В книге рассказывается история главного героя, который сталкивается с различными проблемами и препятствиями на протяжении всего своего путешествия. По пути он встречает множество второстепенных персонажей, которые играют важные роли в истории. Благодаря опыту главного героя книга исследует такие темы, как любовь, потеря, надежда и стойкость. По мере того, как главный герой преодолевает свои трудности, он усваивает ценные уроки жизни и растет как личность.

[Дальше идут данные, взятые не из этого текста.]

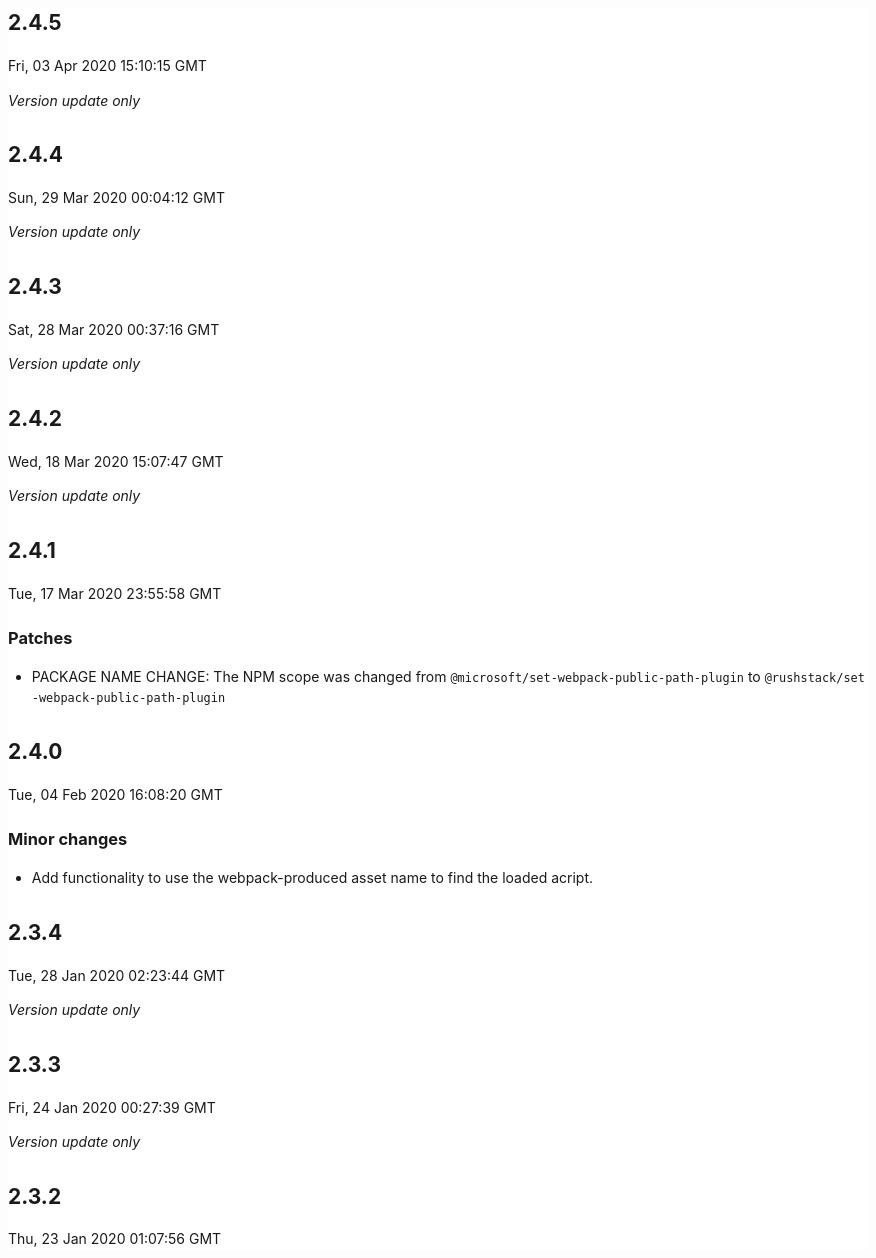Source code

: ## 2.4.5
Fri, 03 Apr 2020 15:10:15 GMT

_Version update only_

## 2.4.4
Sun, 29 Mar 2020 00:04:12 GMT

_Version update only_

## 2.4.3
Sat, 28 Mar 2020 00:37:16 GMT

_Version update only_

## 2.4.2
Wed, 18 Mar 2020 15:07:47 GMT

_Version update only_

## 2.4.1
Tue, 17 Mar 2020 23:55:58 GMT

### Patches

- PACKAGE NAME CHANGE: The NPM scope was changed from `@microsoft/set-webpack-public-path-plugin` to `@rushstack/set-webpack-public-path-plugin`

## 2.4.0
Tue, 04 Feb 2020 16:08:20 GMT

### Minor changes

- Add functionality to use the webpack-produced asset name to find the loaded acript.

## 2.3.4
Tue, 28 Jan 2020 02:23:44 GMT

_Version update only_

## 2.3.3
Fri, 24 Jan 2020 00:27:39 GMT

_Version update only_

## 2.3.2
Thu, 23 Jan 2020 01:07:56 GMT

В книге рассказывается история главного героя, который сталкивается с различными проблемами и препятствиями на протяжении всего своего путешествия. По пути он встречает множество второстепенных персонажей, которые играют важные роли в истории. Благодаря опыту главного героя книга исследует такие темы, как любовь, потеря, надежда и стойкость. По мере того, как главный герой преодолевает свои трудности, он усваивает ценные уроки жизни и растет как личность.
В книге рассказывается история главного героя, который сталкивается с различными проблемами и препятствиями на протяжении всего своего путешествия. По пути он встречает множество второстепенных персонажей, которые играют важные роли в истории. Благодаря опыту главного героя книга исследует такие темы, как любовь, потеря, надежда и стойкость. По мере того, как главный герой преодолевает свои трудности, он усваивает ценные уроки жизни и растет как личность.
Якоб Бургиу выбрал для себя естественную эпическую форму. Прозаика интересует не поэтапное формирование героя, он предпочел ретроспективу и оторвал его от привычной среды. И здесь возникает новая тема: диалог мечты и действительности.